* Document extract:
┌──

An open API service indexing awesome lists of open source software.

https://github.com/taka-rl/handwriting-digit-character-recognition

A Flask web app for handwriting digit and character recognition using CNN model
https://github.com/taka-rl/handwriting-digit-character-recognition

digit-recognition emnist flask gcp github-actions google-spreadsheet handwritten-character-recognition handwritten-digit-recognition handwritten-recognition machine-learning matplotlib mnist oop pytest python tensorflow

Last synced: 4 months ago
JSON representation

A Flask web app for handwriting digit and character recognition using CNN model

Awesome Lists containing this project

README

        

# Handwriting Digit & Character Recognition (Flask + TensorFlow)
🚀 **Currently under development**
This is a Flask web application, allowing users to recognize handwriting digit and character recognition using CNN models trained with TensorFlow.

└──

* Collected material:
┌──

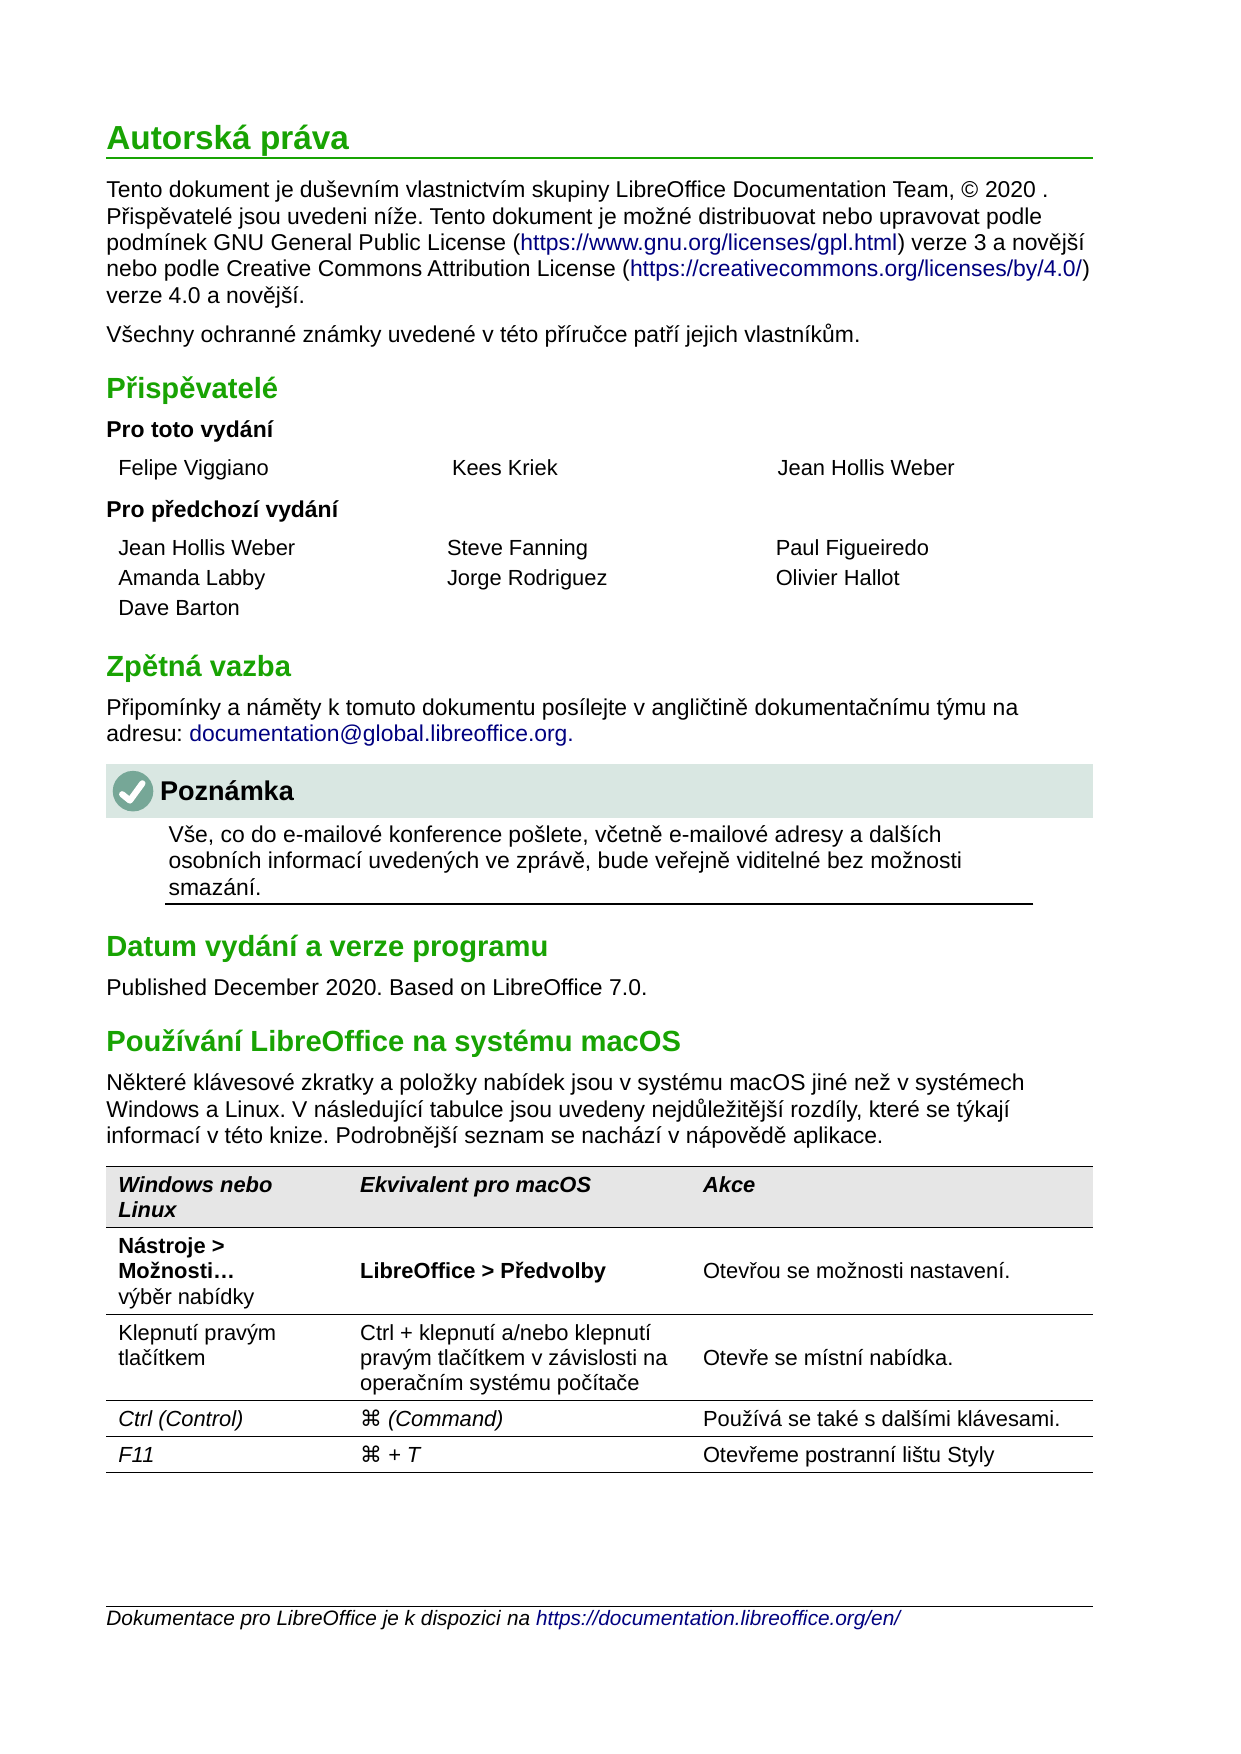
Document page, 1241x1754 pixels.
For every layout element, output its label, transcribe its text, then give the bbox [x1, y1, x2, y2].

└──

* Jobs:
1 – In two sentences, summarize the project page on handwriting recognition.
2 – According to the project page on handwriting recognition, how long ago was it last synced?
3 – For each statement, say whether the project page on handwriting recognition supports it, answering yes or no and quoting the words of the page that decide it.
(a) The application's CNN models were trained with TensorFlow.
(b) The project is presented as finished.
(c) The application is built with Flask.
The lines that accompany the project page are not required for any of this work.

* Solutions in order:
1 – The project is a Flask web application that lets users recognize handwritten digits and characters using CNN models trained with TensorFlow. It is listed by an open API service that indexes awesome lists of open source software, and it is marked as currently under development.

2 – It was last synced 4 months ago.

3 –
(a) Yes: "using CNN models trained with TensorFlow"
(b) No: "Currently under development"
(c) Yes: "This is a Flask web application"